**DATA SECTION**
= Beginning of Section =

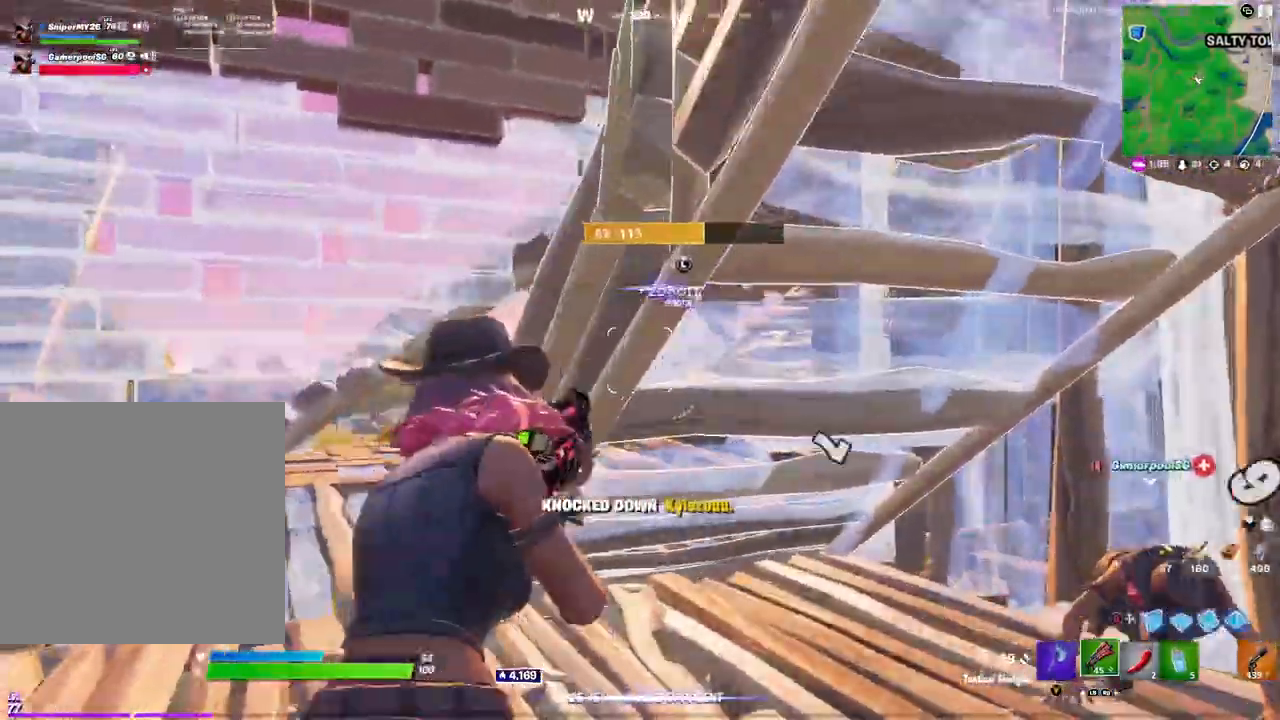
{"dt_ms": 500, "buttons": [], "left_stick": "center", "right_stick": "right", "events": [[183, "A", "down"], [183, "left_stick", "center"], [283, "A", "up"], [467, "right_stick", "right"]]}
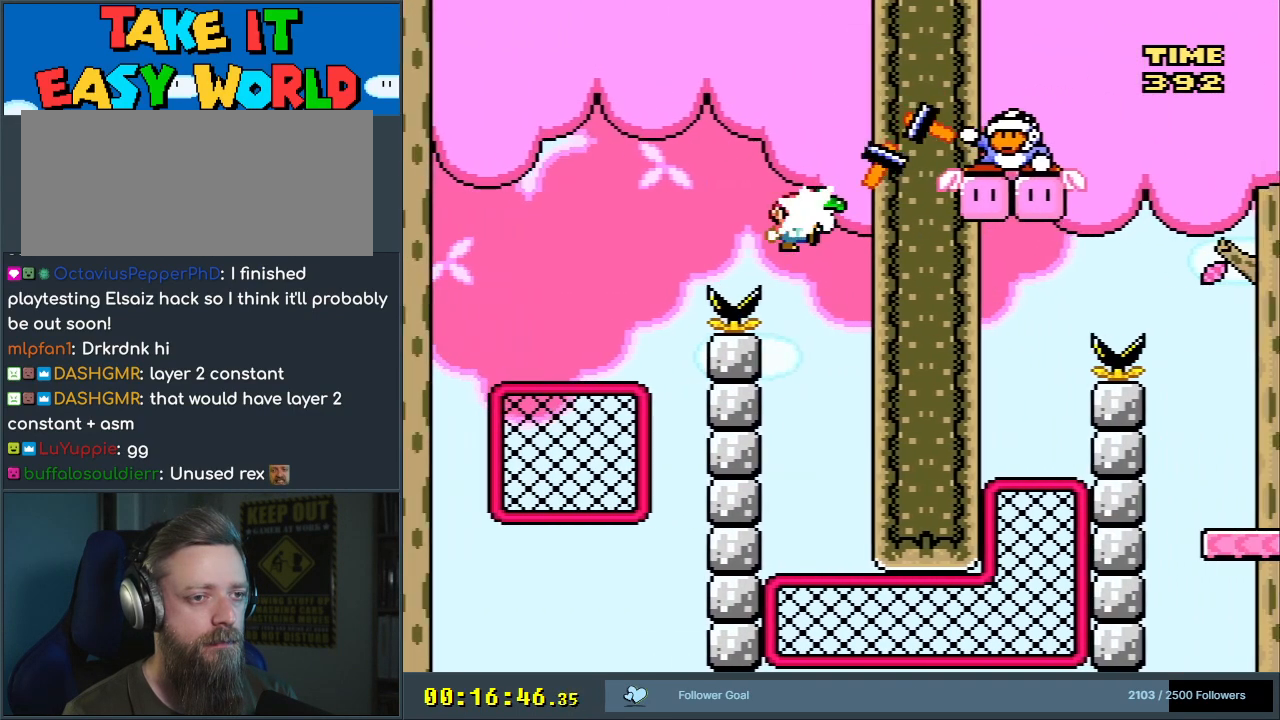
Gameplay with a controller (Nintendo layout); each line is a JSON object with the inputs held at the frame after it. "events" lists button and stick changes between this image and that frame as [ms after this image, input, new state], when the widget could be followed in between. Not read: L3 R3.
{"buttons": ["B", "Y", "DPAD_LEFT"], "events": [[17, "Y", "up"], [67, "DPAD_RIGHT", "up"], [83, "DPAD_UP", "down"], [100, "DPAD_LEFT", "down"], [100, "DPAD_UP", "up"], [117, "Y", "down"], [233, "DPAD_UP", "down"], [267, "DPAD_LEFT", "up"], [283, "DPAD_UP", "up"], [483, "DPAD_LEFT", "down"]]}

= End of Section =
= Beginning of Section =

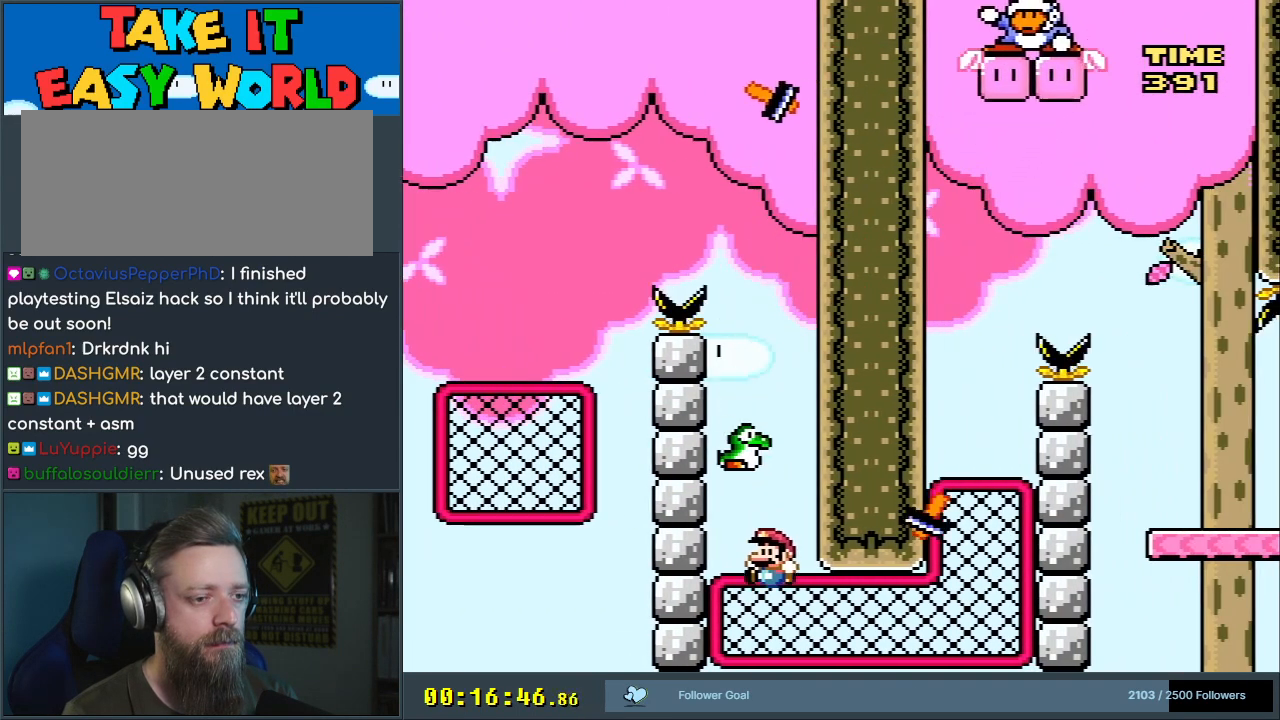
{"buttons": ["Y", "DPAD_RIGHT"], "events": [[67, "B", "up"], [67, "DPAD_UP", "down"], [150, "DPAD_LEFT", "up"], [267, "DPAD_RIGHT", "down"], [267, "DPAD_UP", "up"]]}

= End of Section =

The result is a copy of every line above where the word "buttons" shows up.

{"dt_ms": 500, "buttons": [], "left_stick": "center", "right_stick": "right", "events": [[183, "A", "down"], [183, "left_stick", "center"], [283, "A", "up"], [467, "right_stick", "right"]]}
{"buttons": ["B", "Y", "DPAD_LEFT"], "events": [[17, "Y", "up"], [67, "DPAD_RIGHT", "up"], [83, "DPAD_UP", "down"], [100, "DPAD_LEFT", "down"], [100, "DPAD_UP", "up"], [117, "Y", "down"], [233, "DPAD_UP", "down"], [267, "DPAD_LEFT", "up"], [283, "DPAD_UP", "up"], [483, "DPAD_LEFT", "down"]]}
{"buttons": ["Y", "DPAD_RIGHT"], "events": [[67, "B", "up"], [67, "DPAD_UP", "down"], [150, "DPAD_LEFT", "up"], [267, "DPAD_RIGHT", "down"], [267, "DPAD_UP", "up"]]}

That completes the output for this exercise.